> Assigned task: Only lines holding the word "Find" are wanted from the records; copy all of them.

--- Working data Enclosed Below ---

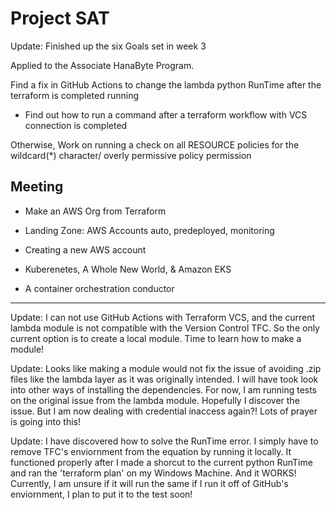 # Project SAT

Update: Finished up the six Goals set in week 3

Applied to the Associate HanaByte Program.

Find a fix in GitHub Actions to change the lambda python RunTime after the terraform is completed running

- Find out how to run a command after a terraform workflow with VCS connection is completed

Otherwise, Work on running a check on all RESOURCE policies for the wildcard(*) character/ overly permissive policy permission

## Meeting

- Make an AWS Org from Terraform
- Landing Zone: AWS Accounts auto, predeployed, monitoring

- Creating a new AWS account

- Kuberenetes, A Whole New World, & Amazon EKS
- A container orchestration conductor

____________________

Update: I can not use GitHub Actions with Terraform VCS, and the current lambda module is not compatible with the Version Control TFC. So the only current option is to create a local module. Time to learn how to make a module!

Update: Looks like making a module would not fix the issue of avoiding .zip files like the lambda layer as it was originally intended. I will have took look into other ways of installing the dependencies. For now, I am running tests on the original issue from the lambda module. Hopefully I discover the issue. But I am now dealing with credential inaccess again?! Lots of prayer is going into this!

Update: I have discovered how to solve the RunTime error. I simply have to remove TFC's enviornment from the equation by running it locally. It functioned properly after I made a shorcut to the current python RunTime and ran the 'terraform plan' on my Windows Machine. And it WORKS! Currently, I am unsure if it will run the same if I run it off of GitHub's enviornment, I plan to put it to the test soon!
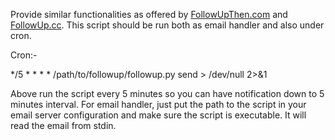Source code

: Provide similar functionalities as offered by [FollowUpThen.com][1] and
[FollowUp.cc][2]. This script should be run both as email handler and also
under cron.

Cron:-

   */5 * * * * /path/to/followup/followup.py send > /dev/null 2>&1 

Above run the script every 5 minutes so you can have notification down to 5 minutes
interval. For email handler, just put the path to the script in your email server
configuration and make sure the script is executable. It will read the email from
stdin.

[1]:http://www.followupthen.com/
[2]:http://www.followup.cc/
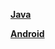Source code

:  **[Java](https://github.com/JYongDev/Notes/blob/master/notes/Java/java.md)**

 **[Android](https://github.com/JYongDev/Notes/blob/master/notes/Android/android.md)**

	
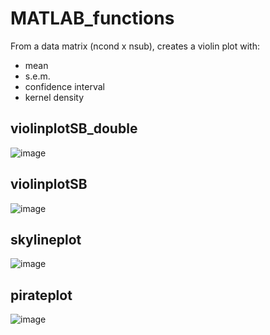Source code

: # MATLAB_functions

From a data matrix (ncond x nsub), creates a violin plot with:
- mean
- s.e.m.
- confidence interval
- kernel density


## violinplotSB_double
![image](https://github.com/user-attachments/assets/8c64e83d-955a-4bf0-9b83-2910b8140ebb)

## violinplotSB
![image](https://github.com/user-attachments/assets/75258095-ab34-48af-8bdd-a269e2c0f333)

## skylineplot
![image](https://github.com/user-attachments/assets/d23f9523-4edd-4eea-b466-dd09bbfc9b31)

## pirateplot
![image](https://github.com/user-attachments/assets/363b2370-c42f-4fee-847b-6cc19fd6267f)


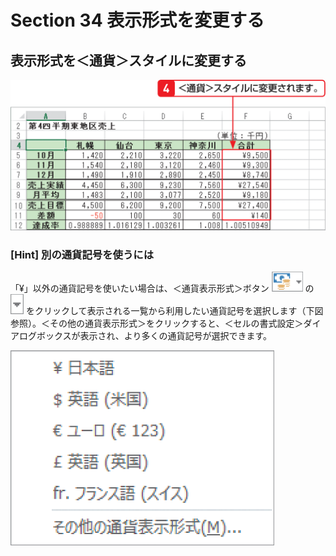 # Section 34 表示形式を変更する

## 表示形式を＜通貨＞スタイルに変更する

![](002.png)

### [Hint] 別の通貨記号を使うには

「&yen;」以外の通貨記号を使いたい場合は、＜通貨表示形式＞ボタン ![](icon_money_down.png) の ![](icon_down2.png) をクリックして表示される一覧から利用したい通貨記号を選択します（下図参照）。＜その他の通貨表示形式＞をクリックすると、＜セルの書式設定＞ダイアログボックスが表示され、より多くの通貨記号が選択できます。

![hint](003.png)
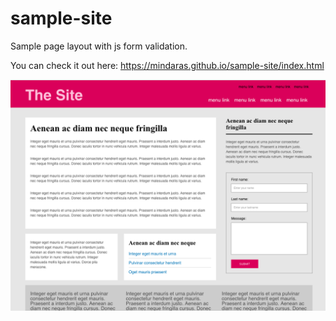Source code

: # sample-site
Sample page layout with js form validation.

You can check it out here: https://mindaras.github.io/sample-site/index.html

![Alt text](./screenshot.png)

--- End of Enclosed Working data ---

> Response box:
Find a fix in GitHub Actions to change the lambda python RunTime after the terraform is completed running
- Find out how to run a command after a terraform workflow with VCS connection is completed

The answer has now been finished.